In the file car.ts the class Engine and the class Car are declared as:
export class Engine {
public cylinders = 4;
}
export class Car {
public description = 'DI';
constructor(public engine: Engine, public tires: Tires) { }
...
}
In the file car-creation.ts the class Car is used ...
import { Car, Engine, Tires } from './car';
class Engine2 {
constructor(public cylinders: number) { }
}
export function superCar() {
// Super car with 12 cylinders and Flintstone tires.
let bigCylinders = 12;
let car = new Car(new Engine2(bigCylinders), new Tires());
car.description = 'Super';
return car;
}
It works without warnings or errors by the Typescript compiler.
Strange! Why it is possible to create car with a wrong engine type?
new Engine2(...)
creates an object from class Engine2 which is not derived from class Engine.
Is this behavior a bug or a feature of Typescript?
I would expect the following lines of code in the file car-creation.ts.

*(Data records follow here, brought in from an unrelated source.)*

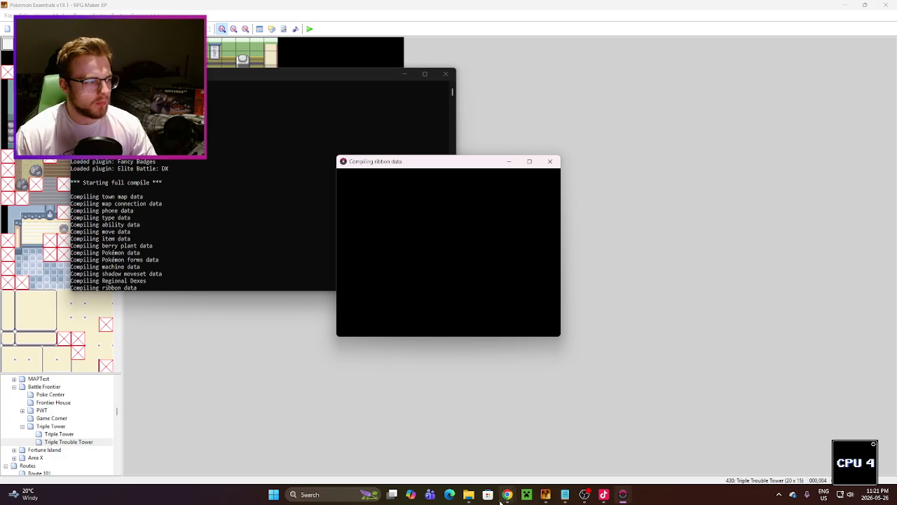
mouse_move(469, 495)
left_click(448, 441)
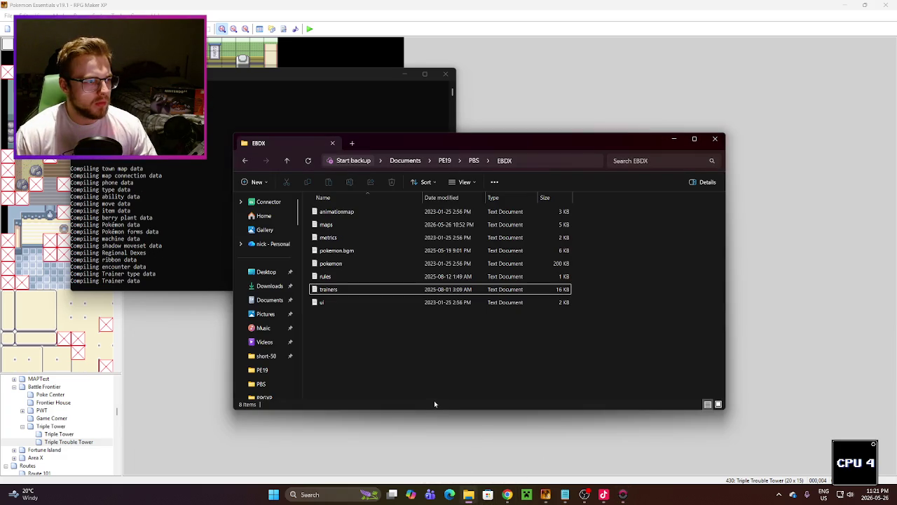
Step: Search the EBDX trainers.txt for 'lysan' to inspect ADMIN_Lysandre, then close it and return to RPG Maker XP
double_click(343, 289)
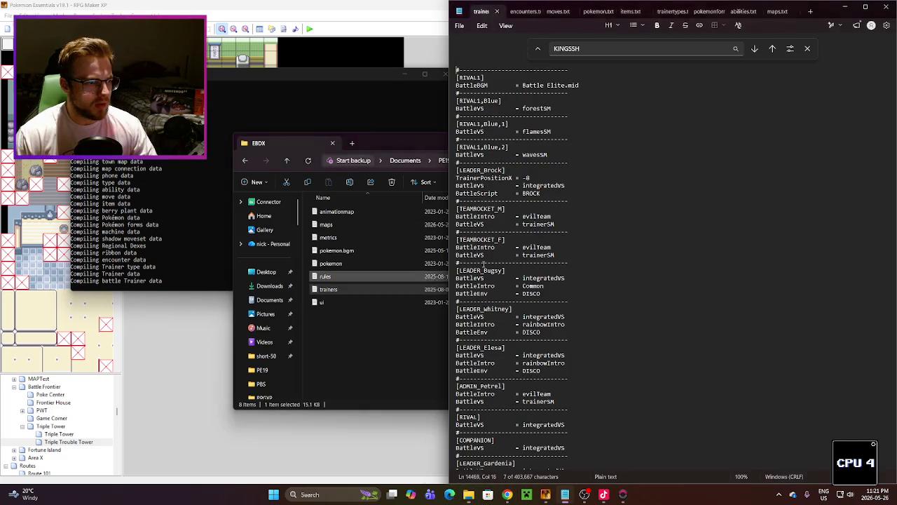
left_click(582, 48)
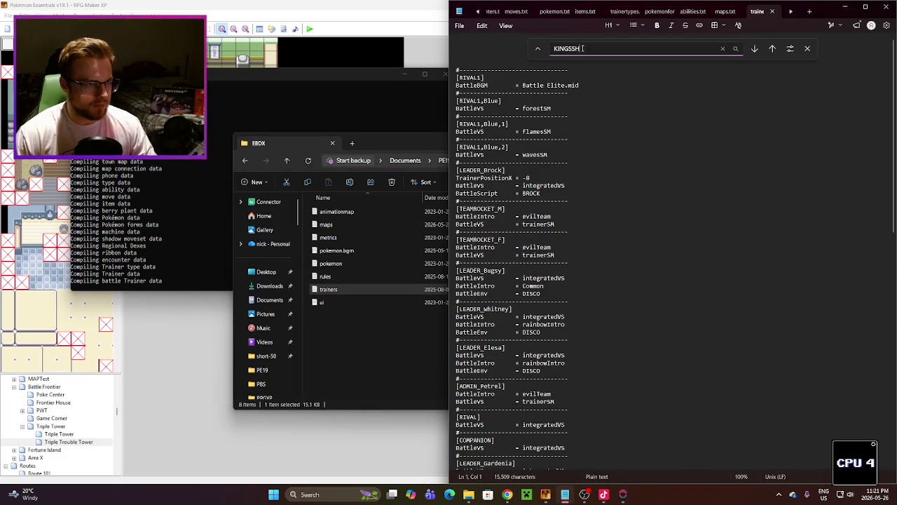
double_click(574, 48)
key("BackSpace")
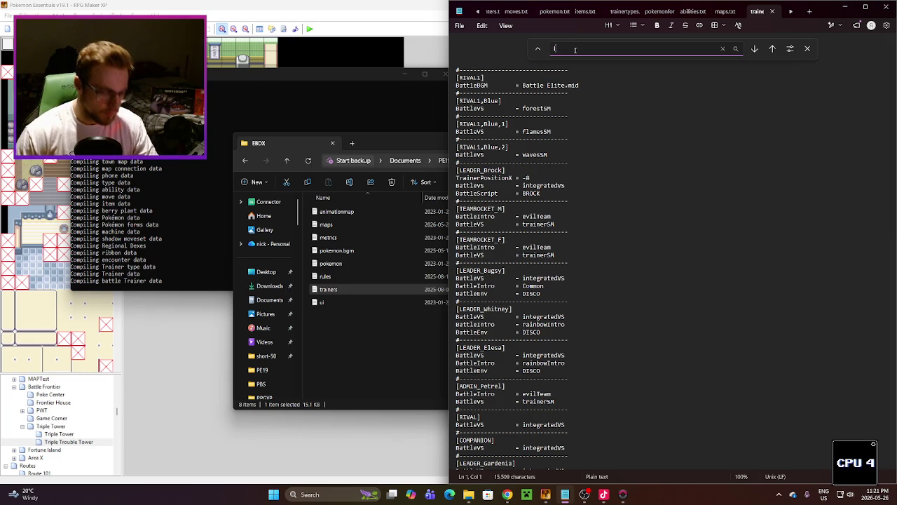
type("lysa")
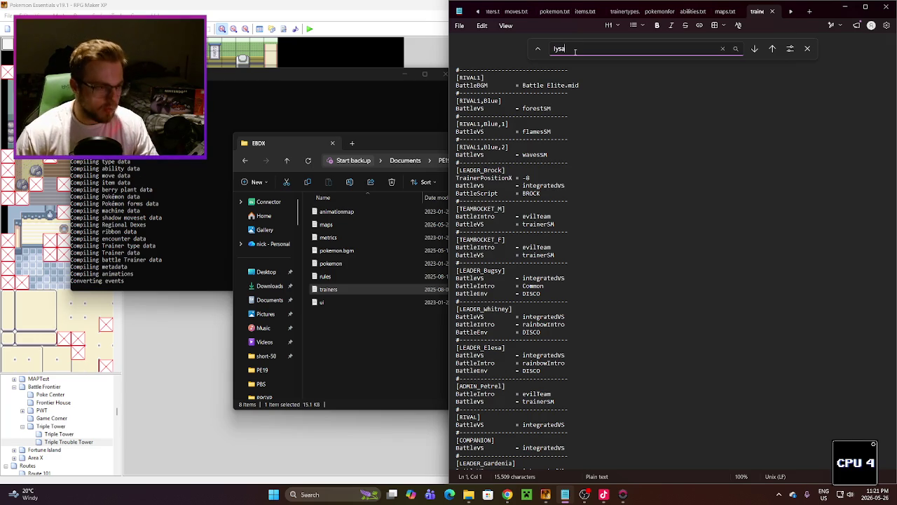
type("n")
key("Return")
scroll(691, 253, "down", 3)
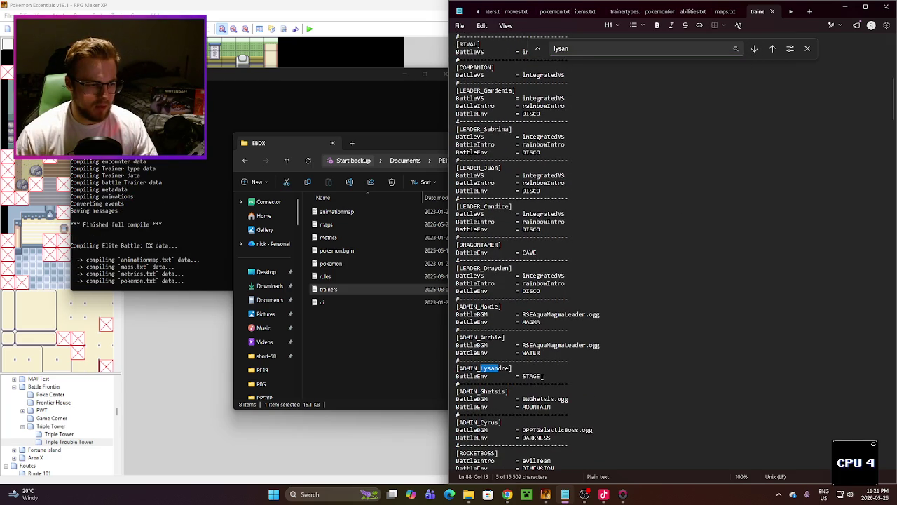
left_click(810, 49)
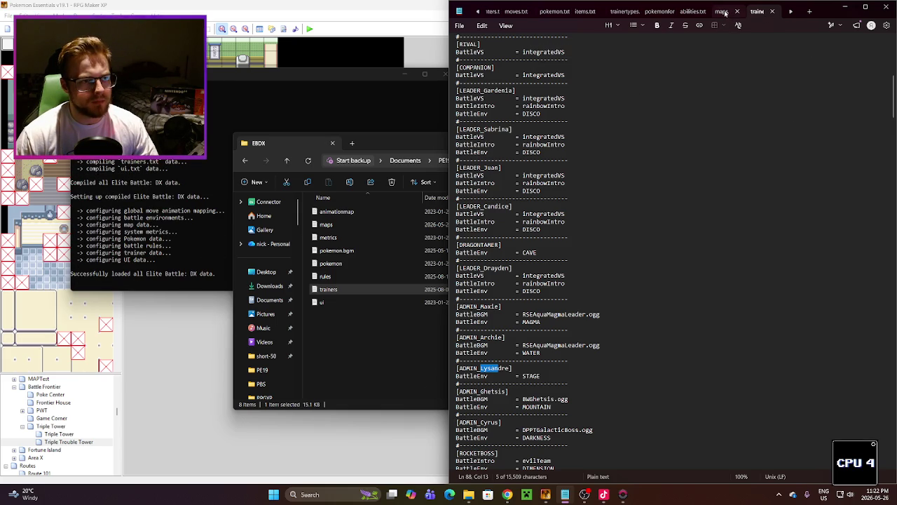
left_click(772, 11)
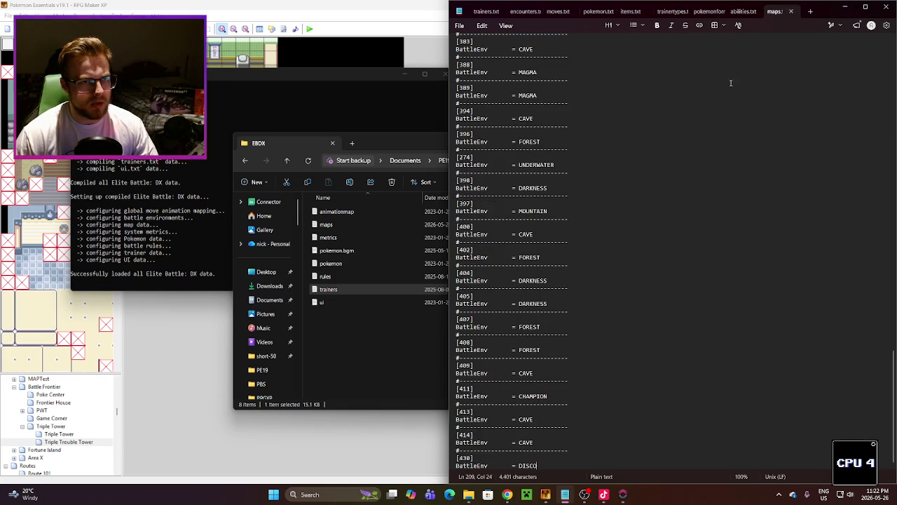
left_click(395, 431)
Step: Bring the game full screen, continue the save, walk into the tower and check the party
mouse_move(622, 494)
left_click(666, 442)
left_click(530, 161)
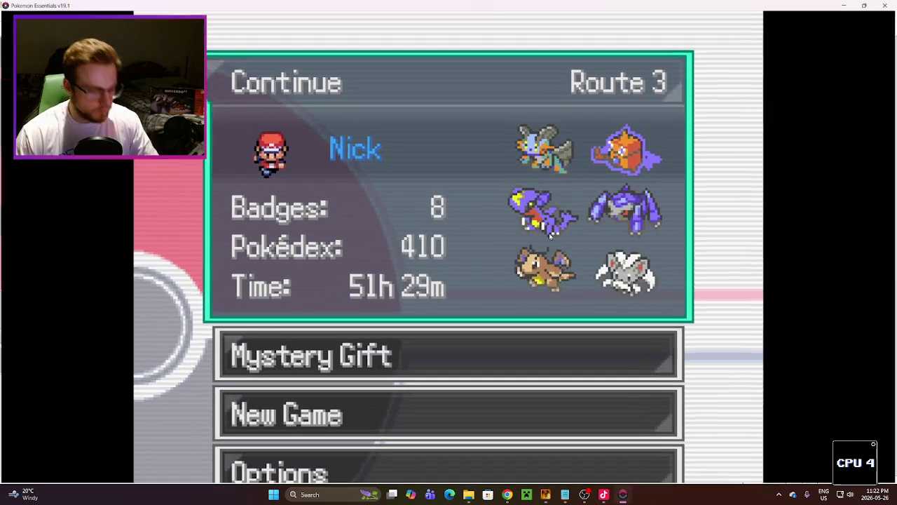
key("Return")
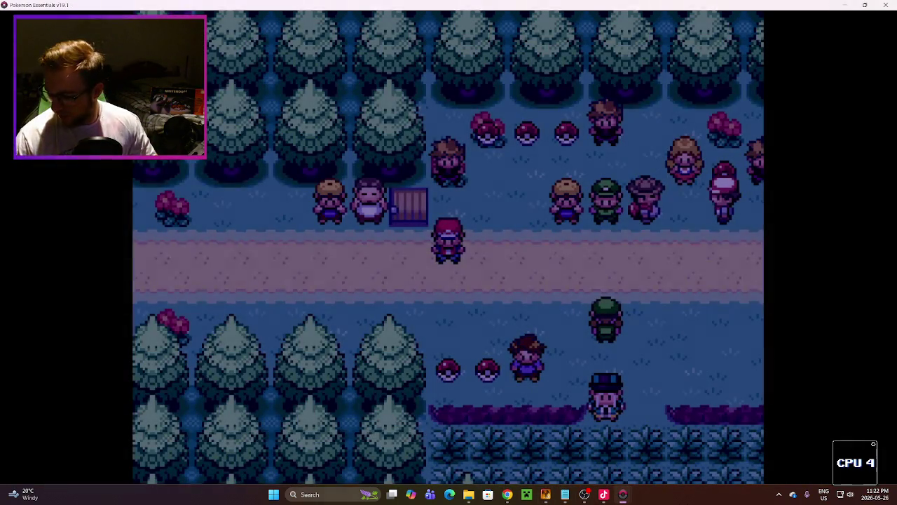
key("Up")
key("Up")
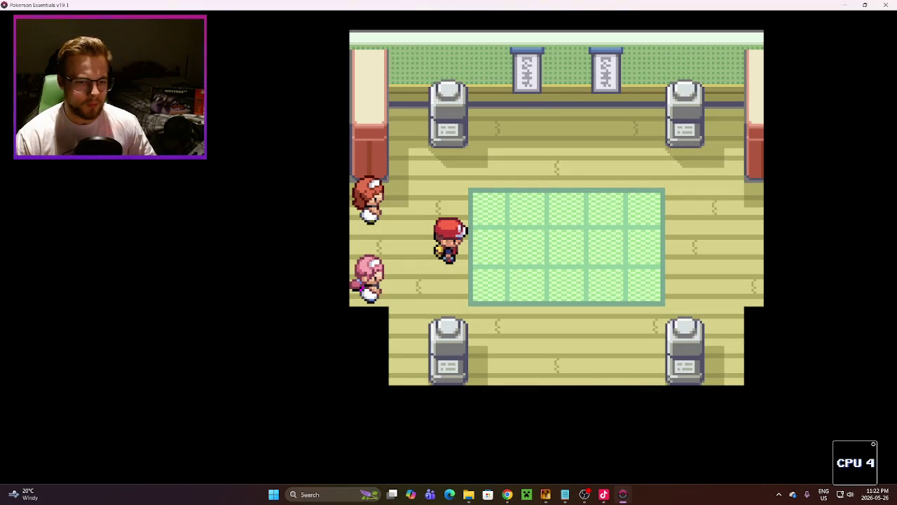
key("x")
key("Down")
key("Return")
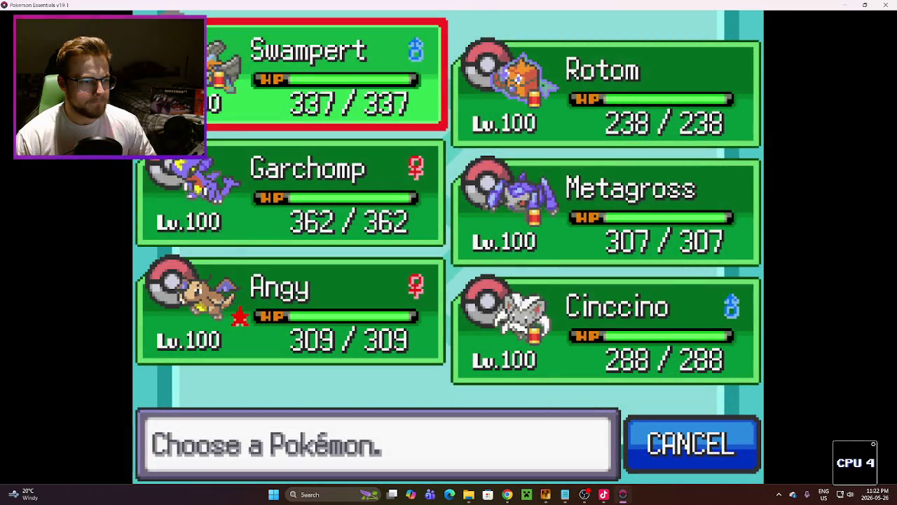
key("x")
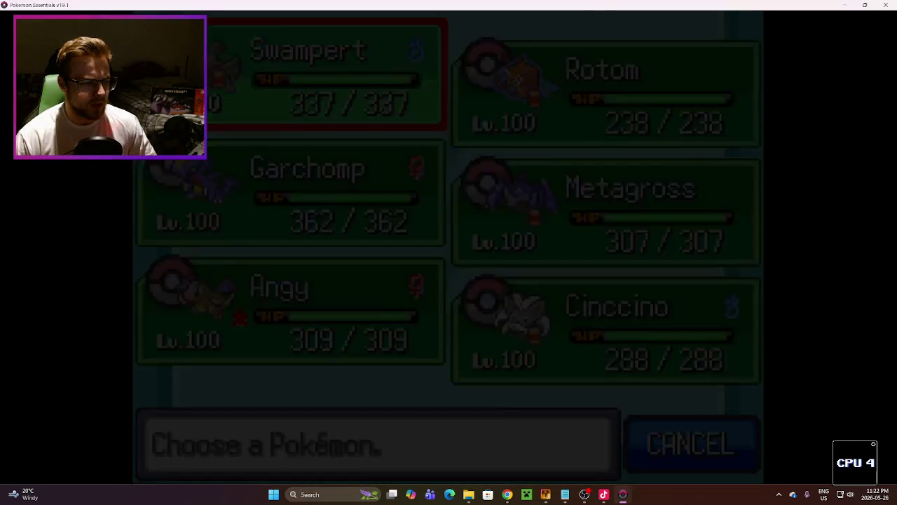
Step: Set debug variable 0044 TrainerNum to 15 and back out to the main debug menu
key("x")
key("x")
key("Up")
key("Return")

class Engine2 extends Engine {
constructor(public cylinders: number) {
super();
}
}
... or ...
class Engine2 extends Engine {
constructor(cylinders: number) {
super();
this.cylinders = cylinders;
}
}
Upvotes: 0
Views: 103
Reputation: 16856
TypeScript uses structural typing instead of nominal typing. You can find more on the topic here. Even though you're writing class
it is not a ... class in the sense of class-inheritance. It's just syntax sugar for creating a Prototype.
class Engine2 {
constructor(public cylinders: number) { }
}
class Engine {
public cylinders = 4;
}
Even though they do not inherit from each other, they a the same on a structural level. Both have a public
member cylinders
that is a number
. While Engine
will always have 4 cylinders, you can init Engine2
with any number of cylinders.
Writing the constructor like constructor(public cylinders: number) {}
is syntax sugar for initializing a public member.